7.2 Why the results hold up

The chain of evidence is relatively complete: the RoboTwin table covers 8 tasks, two settings of Easy/Hard and multiple SOTA baselines; the training paradigm ablation directly compares the combination of mid/post/full/LoRA/prefix; the efficiency table shows that parallel expansion does not cause unacceptable delays; the RDT-130M experiment shows that the method is not only suitable for large models; the real two-arm task and human egocentric co-training further support the claims of data efficiency and generalization.
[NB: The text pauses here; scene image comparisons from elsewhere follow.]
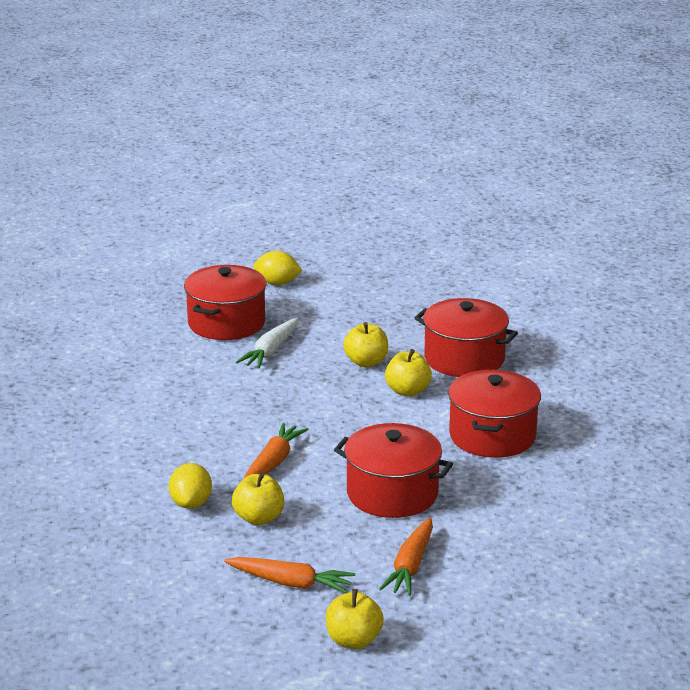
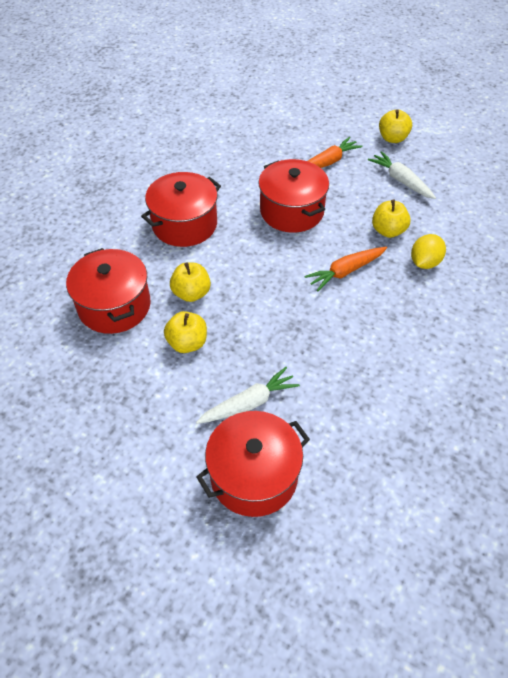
camera: 145 degrees left, 25 degrees up
(277, 283) = (147, 526): yellow lemon -> none
(290, 583) = (401, 181): orange carrot -> white carrot

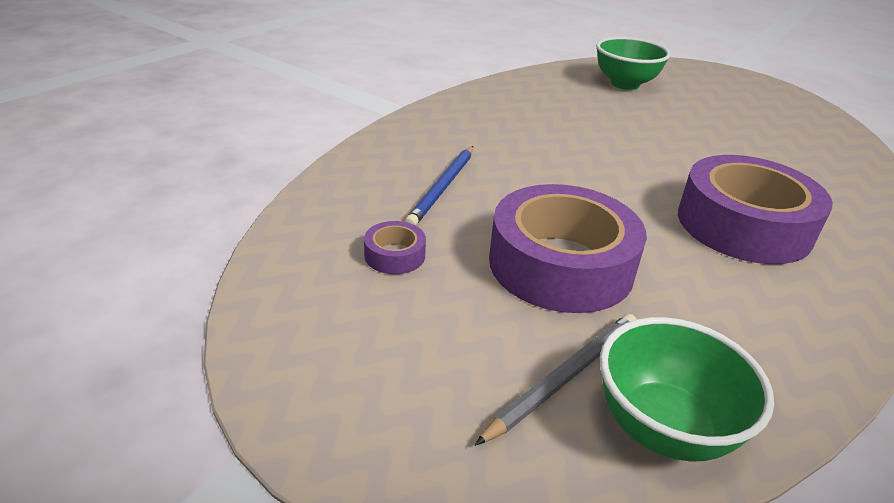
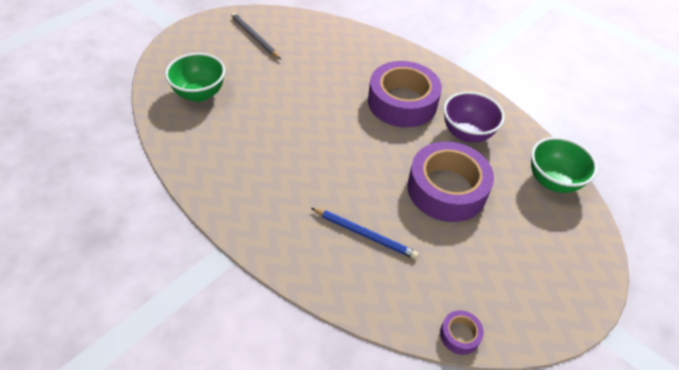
camera: 85 degrees left, 15 degrees up
(394, 255) = (446, 268): purple tape -> purple tape (460, 335)
(564, 377) = (531, 207): grey pencil -> grey pencil (254, 37)
(722, 298) = (467, 133): none -> purple bowl

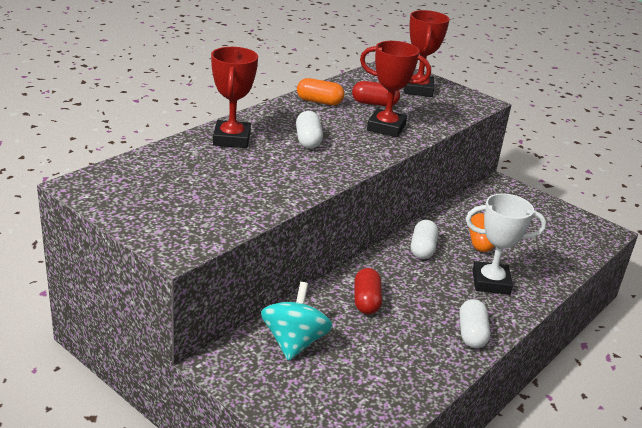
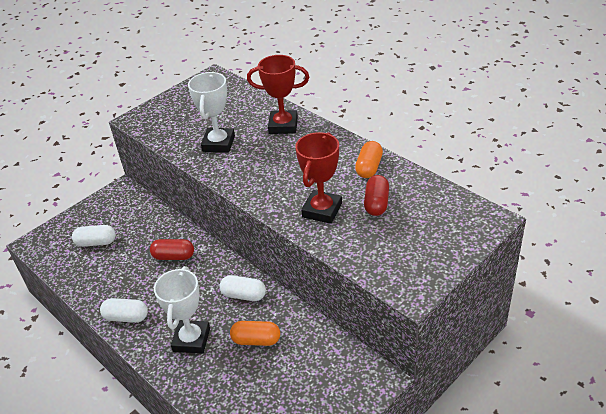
camera: 100 degrees right, 10 degrees up
(260, 180) = (218, 143): none -> white trophy
(294, 342) = (135, 220): turquoise spinning top -> none
(308, 140) = (287, 163): white capsule -> white capsule (96, 242)
(418, 89) = (427, 238): red trophy -> none

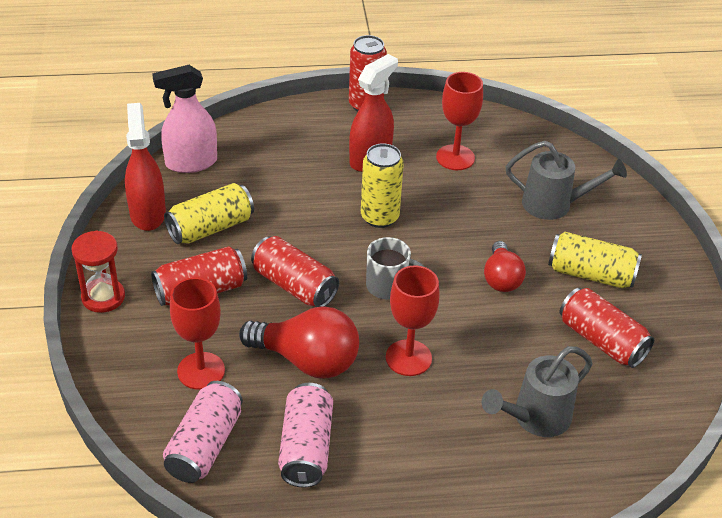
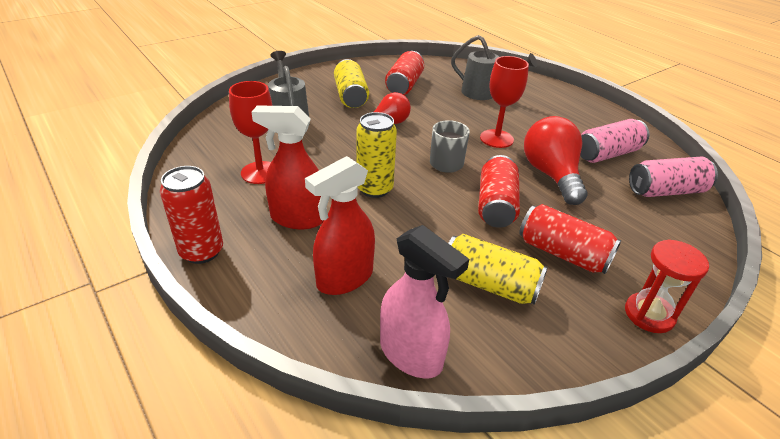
camera: 120 degrees left, 5 degrees down
(147, 214) = (523, 346): red spray bottle -> red spray bottle (344, 278)
(201, 371) = (625, 217): red goblet -> none

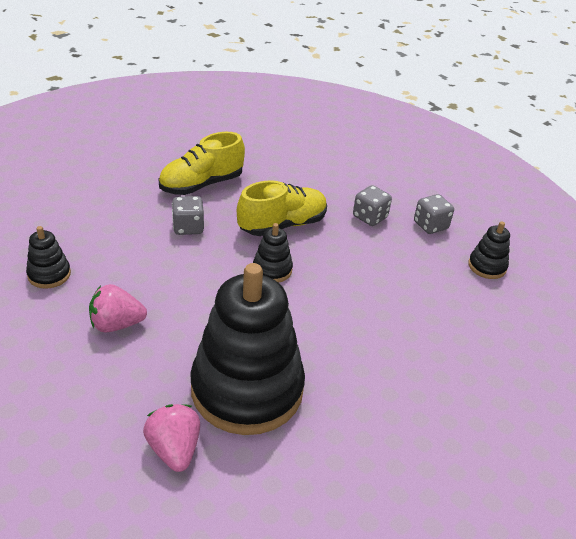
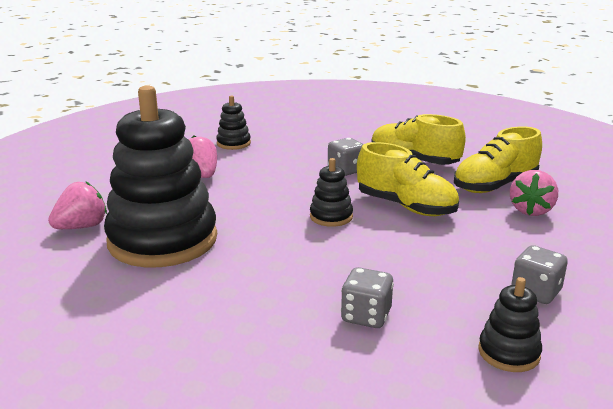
camera: 70 degrees right, 15 degrees down
(279, 170) = (495, 186): none -> yellow shoe
(328, 174) = (531, 210): none -> pink strawberry
(370, 217) = (489, 249): grey dice -> grey dice (366, 316)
7.3 Limitations of explicit or indirect presentation by the author

Hard setting The absolute success rate is still low.FRAPPE has the highest average on Hard, but 25.5% still shows that visual generalization under strong domain randomization is not completely solved.
The success rate of real long-range missions is limited.RDT is 0% and FRAPPE is 20%, which reflects an improvement, but long-range missions are still far from stable.
Engineering complexity increases.Post-training requires multiple teacher encoders, multiple prefix/LoRA experts, routers, load balance and label smoothing; the recurrence complexity is higher than a single alignment loss.
Video memory increased.Post-training inference memory increases from 3.7GB to 8.0GB, which is still within the range of common inference GPUs, but the deployment resource requirements increase.
Real data settings rely on a fixed perspective.task-specific human egocentric data actually uses a static third-person camera instead of GoPro/VR, indicating that the pipeline still relies on the consistency of camera settings.

7.4 Applicable boundaries

FRAPPE is suitable for scenarios that already have pretrained diffusion/VLA backbone and hope to improve generalization with a small amount of robot data and a large amount of motionless videos, especially for double-arm manipulation, visual perturbation, object changes, and small data fine-tuning. It is less suitable for systems that need to explicitly visualize future trajectories for human review because it learns latent future representations rather than generating images of the future.

The other boundary is teacher indicating selection. The core benefit of FRAPPE comes from multi-VFM alignment; if the task domain is very different from the visual semantic coverage of CLIP/DINOv2/ViT, teacher selection and mid-training teacher distillation may become key bottlenecks.